Device-bound FIDO2 passkeys and hardware security keys like YubiKey are the most secure passwordless options. Both are phishing-resistant by design and satisfy the highest NIST authenticator assurance levels.
Is passwordless security actually secure?
Passwordless authentication is more secure than passwords for most threat models. Methods like passkeys use cryptographic origin binding that makes phishing structurally ineffective, unlike passwords which can be stolen, guessed, or reused.
Why is SMS OTP no longer recommended?
NIST 800-63 (2024) deprecated SMS OTP for AAL2 authentication because SIM-swap and SS7 attacks allow attackers to intercept codes without the user’s knowledge. TOTP authenticator apps are the minimum acceptable replacement.
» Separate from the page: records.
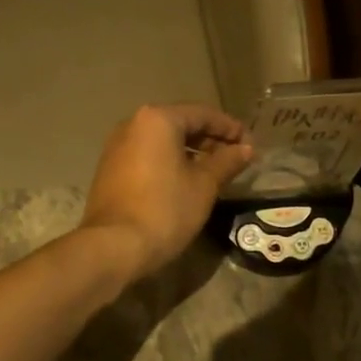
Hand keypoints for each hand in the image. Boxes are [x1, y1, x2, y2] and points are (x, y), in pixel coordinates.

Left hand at [79, 105, 252, 279]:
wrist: (114, 246)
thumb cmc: (165, 209)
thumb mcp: (204, 185)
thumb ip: (227, 161)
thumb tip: (246, 148)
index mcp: (158, 119)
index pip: (203, 114)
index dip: (230, 128)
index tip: (250, 145)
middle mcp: (133, 124)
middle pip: (181, 123)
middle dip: (210, 139)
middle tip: (235, 158)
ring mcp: (117, 146)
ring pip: (163, 140)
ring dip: (190, 151)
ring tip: (214, 171)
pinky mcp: (110, 168)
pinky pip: (147, 154)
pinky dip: (169, 161)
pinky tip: (185, 180)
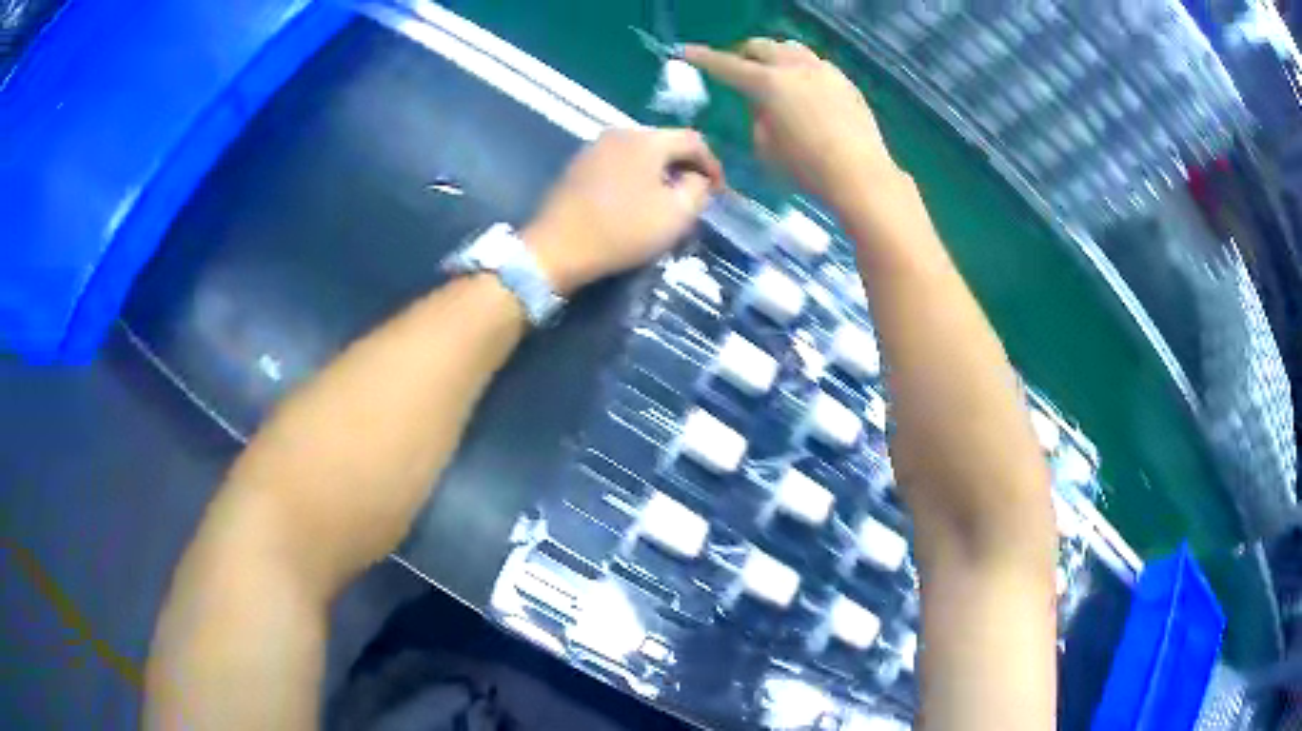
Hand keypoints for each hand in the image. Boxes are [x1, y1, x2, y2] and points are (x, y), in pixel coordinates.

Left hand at [524, 128, 723, 295]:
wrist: (556, 249)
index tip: (719, 191)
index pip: (693, 140)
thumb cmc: (621, 231)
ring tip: (668, 199)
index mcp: (646, 140)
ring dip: (660, 172)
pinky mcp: (578, 166)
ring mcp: (594, 148)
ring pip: (641, 152)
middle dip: (685, 166)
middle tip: (695, 195)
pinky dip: (636, 176)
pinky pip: (619, 163)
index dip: (712, 164)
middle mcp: (619, 133)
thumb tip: (697, 179)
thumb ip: (697, 190)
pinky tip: (636, 200)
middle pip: (665, 142)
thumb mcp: (675, 215)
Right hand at [685, 39, 901, 213]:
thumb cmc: (806, 168)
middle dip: (744, 53)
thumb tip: (762, 103)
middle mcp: (796, 68)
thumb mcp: (765, 148)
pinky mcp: (845, 82)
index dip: (704, 58)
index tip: (687, 51)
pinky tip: (804, 88)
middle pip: (762, 46)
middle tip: (738, 67)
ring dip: (775, 55)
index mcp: (769, 83)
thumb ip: (757, 117)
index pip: (728, 65)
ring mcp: (824, 71)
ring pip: (792, 48)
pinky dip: (801, 68)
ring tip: (773, 73)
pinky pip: (816, 63)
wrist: (861, 175)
What is the difference between a synced passkey and a device-bound passkey?
A synced passkey replicates across a user’s devices through iCloud Keychain or Google Password Manager, making recovery easier. A device-bound passkey lives on one hardware authenticator and never leaves it, offering higher assurance but requiring more careful recovery planning.
How should IT teams start a passwordless rollout?
Start with a pilot group, introduce passkey enrollment after a successful first login rather than forcing it upfront, and build at least two recovery options before expanding to the full organization.